BEGIN Document extract

All Artists: Whitlock, Bate
Title: Percy Whitlock: Organ Music
Members Wishing: 0
Total Copies: 0
Label: Quicksilva Records
Release Date: 11/16/1999
Genre: Classical
Styles: Chamber Music, Forms & Genres, Suites, Historical Periods, Classical (c.1770-1830), Instruments, Keyboard
Number of Discs: 1
SwapaCD Credits: 1
UPCs: 743625623321, 7436256233221, 743625623322
 

CD Reviews

Beguiling music, authoritative performer, shame about the so
R. J. Stove | Gardenvale, Victoria Australia | 06/03/2007
(2 out of 5 stars)

"Percy Whitlock, who spent most of his short life (he died in 1946 when not yet 43) as an organist in various English provincial cities - and who during World War II became a civil servant - wrote nothing of consequence except miniatures for his own instrument; but in that genre he showed a kind of genius, and only the agonizing inferiority complex from which English music routinely suffers can account for his complete neglect elsewhere. (It is, unfortunately, characteristic of the NEW GROVE's 2001 edition that Whitlock is omitted altogether from that publication, although several dozen figures without a fiftieth of Whitlock's talent are reverentially included.)

END Document extract
BEGIN Provided information

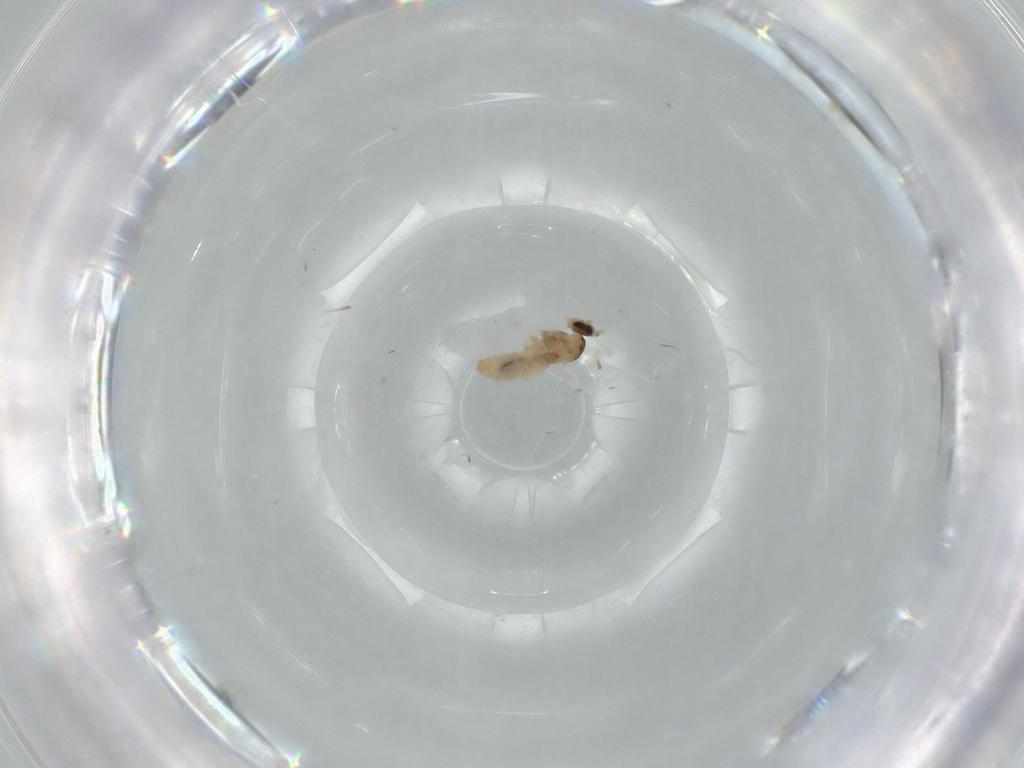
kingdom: Animalia
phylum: Arthropoda
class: Insecta
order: Diptera
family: Cecidomyiidae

END Provided information

▶ **Given exercise**:
Reproduce the Percy Whitlock CD listing in full, word for word. The data here comes from a separate source.

▶ **Correct response**:
All Artists: Whitlock, Bate
Title: Percy Whitlock: Organ Music
Members Wishing: 0
Total Copies: 0
Label: Quicksilva Records
Release Date: 11/16/1999
Genre: Classical
Styles: Chamber Music, Forms & Genres, Suites, Historical Periods, Classical (c.1770-1830), Instruments, Keyboard
Number of Discs: 1
SwapaCD Credits: 1
UPCs: 743625623321, 7436256233221, 743625623322
 

CD Reviews

Beguiling music, authoritative performer, shame about the so
R. J. Stove | Gardenvale, Victoria Australia | 06/03/2007
(2 out of 5 stars)

"Percy Whitlock, who spent most of his short life (he died in 1946 when not yet 43) as an organist in various English provincial cities - and who during World War II became a civil servant - wrote nothing of consequence except miniatures for his own instrument; but in that genre he showed a kind of genius, and only the agonizing inferiority complex from which English music routinely suffers can account for his complete neglect elsewhere. (It is, unfortunately, characteristic of the NEW GROVE's 2001 edition that Whitlock is omitted altogether from that publication, although several dozen figures without a fiftieth of Whitlock's talent are reverentially included.)